MATERIALS PROVIDED:

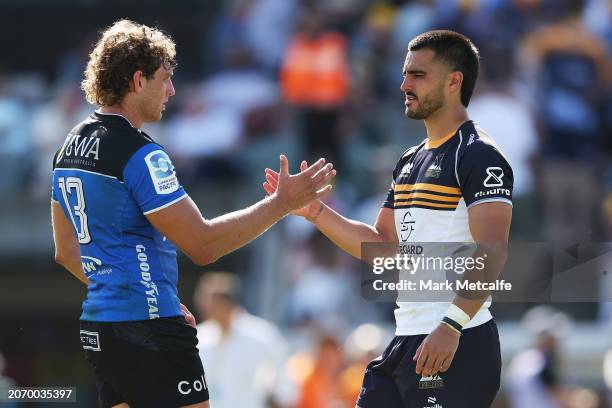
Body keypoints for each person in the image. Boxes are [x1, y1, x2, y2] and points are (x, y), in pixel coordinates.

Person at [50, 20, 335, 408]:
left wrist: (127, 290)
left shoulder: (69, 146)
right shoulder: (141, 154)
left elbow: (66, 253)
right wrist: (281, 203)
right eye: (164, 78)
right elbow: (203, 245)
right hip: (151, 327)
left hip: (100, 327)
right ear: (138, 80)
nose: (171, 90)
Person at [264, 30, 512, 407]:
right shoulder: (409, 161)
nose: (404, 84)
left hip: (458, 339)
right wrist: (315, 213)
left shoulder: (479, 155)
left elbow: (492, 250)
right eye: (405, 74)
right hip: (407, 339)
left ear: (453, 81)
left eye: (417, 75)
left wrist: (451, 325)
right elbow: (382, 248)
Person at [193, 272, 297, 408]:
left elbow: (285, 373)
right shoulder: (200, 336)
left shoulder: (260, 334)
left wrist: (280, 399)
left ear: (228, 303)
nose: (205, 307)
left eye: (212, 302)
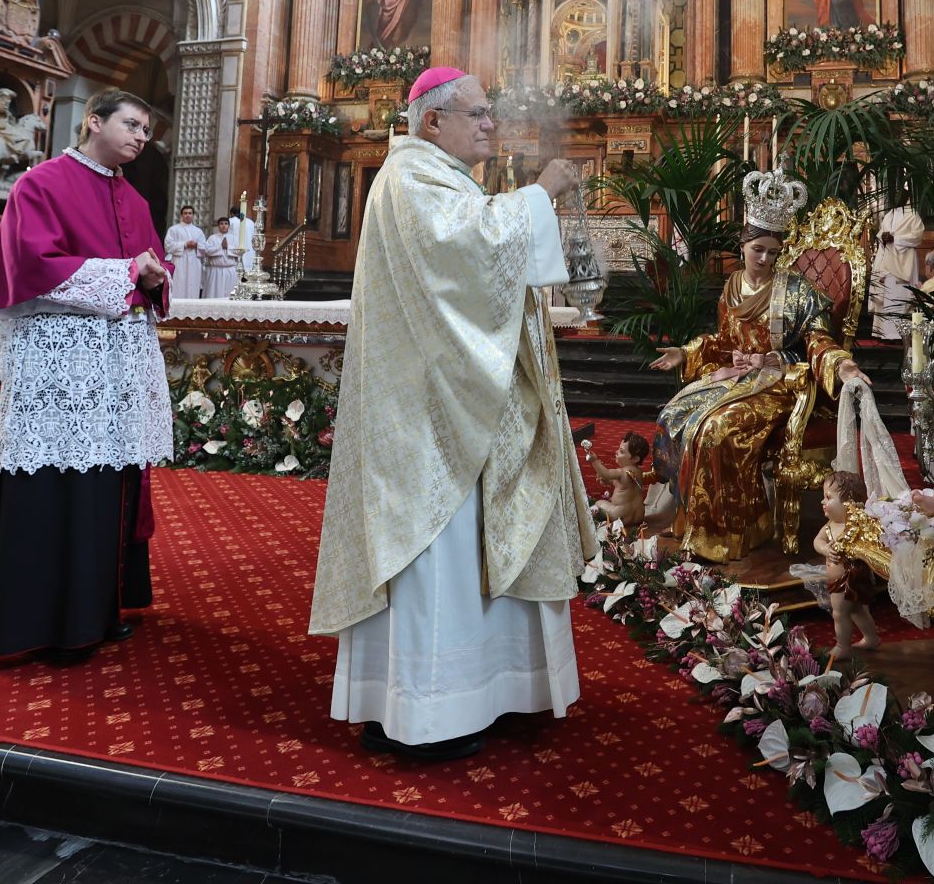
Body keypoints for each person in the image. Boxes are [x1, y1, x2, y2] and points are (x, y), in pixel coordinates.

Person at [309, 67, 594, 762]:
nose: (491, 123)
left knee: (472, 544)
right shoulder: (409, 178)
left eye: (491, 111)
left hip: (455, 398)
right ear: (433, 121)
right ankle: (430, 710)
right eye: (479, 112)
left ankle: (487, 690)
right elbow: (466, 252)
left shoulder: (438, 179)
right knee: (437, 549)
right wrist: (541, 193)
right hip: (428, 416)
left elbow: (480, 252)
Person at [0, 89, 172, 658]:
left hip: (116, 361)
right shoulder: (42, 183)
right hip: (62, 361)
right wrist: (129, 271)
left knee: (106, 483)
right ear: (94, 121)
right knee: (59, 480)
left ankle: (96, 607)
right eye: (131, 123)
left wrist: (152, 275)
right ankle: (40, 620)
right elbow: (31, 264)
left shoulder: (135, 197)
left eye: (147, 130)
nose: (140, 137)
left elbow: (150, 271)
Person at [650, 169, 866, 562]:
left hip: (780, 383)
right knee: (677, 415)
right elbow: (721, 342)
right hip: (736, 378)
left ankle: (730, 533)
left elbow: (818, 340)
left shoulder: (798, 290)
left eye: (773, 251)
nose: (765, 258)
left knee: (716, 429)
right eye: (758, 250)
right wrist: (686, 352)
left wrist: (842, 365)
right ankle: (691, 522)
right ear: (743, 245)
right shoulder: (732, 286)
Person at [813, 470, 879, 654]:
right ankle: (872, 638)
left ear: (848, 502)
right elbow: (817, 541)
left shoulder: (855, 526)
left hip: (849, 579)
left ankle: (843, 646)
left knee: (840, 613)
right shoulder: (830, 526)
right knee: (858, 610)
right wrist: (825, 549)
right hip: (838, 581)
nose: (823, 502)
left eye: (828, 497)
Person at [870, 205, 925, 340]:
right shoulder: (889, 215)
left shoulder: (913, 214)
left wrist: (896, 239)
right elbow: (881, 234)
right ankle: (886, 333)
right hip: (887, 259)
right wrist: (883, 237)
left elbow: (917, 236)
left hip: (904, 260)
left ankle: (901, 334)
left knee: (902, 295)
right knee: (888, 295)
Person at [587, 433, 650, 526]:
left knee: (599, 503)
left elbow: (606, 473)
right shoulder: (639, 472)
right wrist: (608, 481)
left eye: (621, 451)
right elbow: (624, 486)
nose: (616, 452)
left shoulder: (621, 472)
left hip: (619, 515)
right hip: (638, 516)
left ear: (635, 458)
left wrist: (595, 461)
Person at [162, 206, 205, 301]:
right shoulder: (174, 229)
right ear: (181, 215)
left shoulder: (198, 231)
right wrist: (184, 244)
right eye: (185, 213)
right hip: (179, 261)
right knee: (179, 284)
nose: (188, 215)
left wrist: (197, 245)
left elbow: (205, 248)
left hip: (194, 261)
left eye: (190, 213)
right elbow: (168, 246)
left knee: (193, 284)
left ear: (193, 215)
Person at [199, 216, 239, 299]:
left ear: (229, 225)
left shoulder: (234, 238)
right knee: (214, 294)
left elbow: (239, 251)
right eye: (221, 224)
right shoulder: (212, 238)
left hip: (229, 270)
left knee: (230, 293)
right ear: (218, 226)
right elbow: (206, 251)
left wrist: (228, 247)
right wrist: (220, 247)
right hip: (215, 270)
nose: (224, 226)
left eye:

PROMPT: Leave the pictures out and output all of the data verbatim.

SOLUTION TO THE EXERCISE:
Body keypoints for each person in the image. Boxes are [x1, y1, x2, y2] and points are (x, y), in pixel coordinates.

Person at [50, 20, 335, 408]:
left wrist: (127, 290)
left shoulder: (69, 146)
right shoulder: (141, 154)
left elbow: (66, 253)
right wrist: (281, 203)
right eye: (164, 78)
right elbow: (203, 245)
right hip: (151, 327)
left hip: (100, 327)
right ear: (138, 80)
nose: (171, 90)
Person at [264, 30, 512, 407]:
right shoulder: (409, 161)
nose: (404, 84)
left hip: (458, 339)
right wrist: (315, 213)
left shoulder: (479, 155)
left elbow: (492, 250)
right eye: (405, 74)
right hip: (407, 339)
left ear: (453, 81)
left eye: (417, 75)
left wrist: (451, 325)
right elbow: (382, 248)
Person at [193, 272, 297, 408]:
left elbow: (285, 373)
right shoulder: (200, 336)
left shoulder: (260, 334)
left wrist: (280, 399)
left ear: (228, 303)
nose: (205, 307)
left eye: (212, 302)
Body keypoints for each person in the image. Boxes are [x1, y1, x2, y2] and points are (x, y), in pixel coordinates.

Person at [309, 67, 594, 762]:
nose: (491, 123)
left knee: (472, 544)
right shoulder: (409, 178)
left eye: (491, 111)
left hip: (455, 398)
right ear: (433, 121)
right ankle: (430, 710)
right eye: (479, 112)
left ankle: (487, 690)
right elbow: (466, 252)
left shoulder: (438, 179)
right knee: (437, 549)
right wrist: (541, 193)
right hip: (428, 416)
left elbow: (480, 252)
Person at [0, 89, 172, 658]:
left hip: (116, 361)
right shoulder: (42, 183)
right hip: (62, 361)
right wrist: (129, 271)
left knee: (106, 483)
right ear: (94, 121)
right knee: (59, 480)
left ankle: (96, 607)
right eye: (131, 123)
left wrist: (152, 275)
right ankle: (40, 620)
right elbow: (31, 264)
left shoulder: (135, 197)
left eye: (147, 130)
nose: (140, 137)
left elbow: (150, 271)
Person at [650, 169, 866, 562]:
left hip: (780, 383)
right knee: (677, 415)
right elbow: (721, 342)
right hip: (736, 378)
left ankle: (730, 533)
left elbow: (818, 340)
left shoulder: (798, 290)
left eye: (773, 251)
nose: (765, 258)
left knee: (716, 429)
right eye: (758, 250)
right wrist: (686, 352)
left wrist: (842, 365)
right ankle: (691, 522)
right ear: (743, 245)
right shoulder: (732, 286)
Person at [813, 470, 879, 654]:
right ankle: (872, 638)
left ear: (848, 502)
right elbow: (817, 541)
left shoulder: (855, 526)
left hip: (849, 579)
left ankle: (843, 646)
left knee: (840, 613)
right shoulder: (830, 526)
right knee: (858, 610)
right wrist: (825, 549)
right hip: (838, 581)
nose: (823, 502)
left eye: (828, 497)
Person at [870, 205, 925, 340]:
right shoulder: (889, 215)
left shoulder: (913, 214)
left wrist: (896, 239)
right elbow: (881, 234)
right ankle: (886, 333)
right hip: (887, 259)
right wrist: (883, 237)
left elbow: (917, 236)
left hip: (904, 260)
left ankle: (901, 334)
left knee: (902, 295)
right knee: (888, 295)
Person at [587, 433, 650, 526]:
left knee: (599, 503)
left elbow: (606, 473)
right shoulder: (639, 472)
right wrist: (608, 481)
left eye: (621, 451)
right elbow: (624, 486)
nose: (616, 452)
left shoulder: (621, 472)
left hip: (619, 515)
right hip: (638, 516)
left ear: (635, 458)
left wrist: (595, 461)
Person at [162, 206, 205, 301]:
right shoulder: (174, 229)
right ear: (181, 215)
left shoulder: (198, 231)
right wrist: (184, 244)
right eye: (185, 213)
right hip: (179, 261)
right knee: (179, 284)
nose: (188, 215)
left wrist: (197, 245)
left elbow: (205, 248)
left hip: (194, 261)
left eye: (190, 213)
right elbow: (168, 246)
left knee: (193, 284)
left ear: (193, 215)
Person at [199, 216, 239, 299]:
left ear: (229, 225)
left shoulder: (234, 238)
right knee: (214, 294)
left elbow: (239, 251)
right eye: (221, 224)
right shoulder: (212, 238)
left hip: (229, 270)
left knee: (230, 293)
right ear: (218, 226)
right elbow: (206, 251)
left wrist: (228, 247)
right wrist: (220, 247)
right hip: (215, 270)
nose: (224, 226)
left eye:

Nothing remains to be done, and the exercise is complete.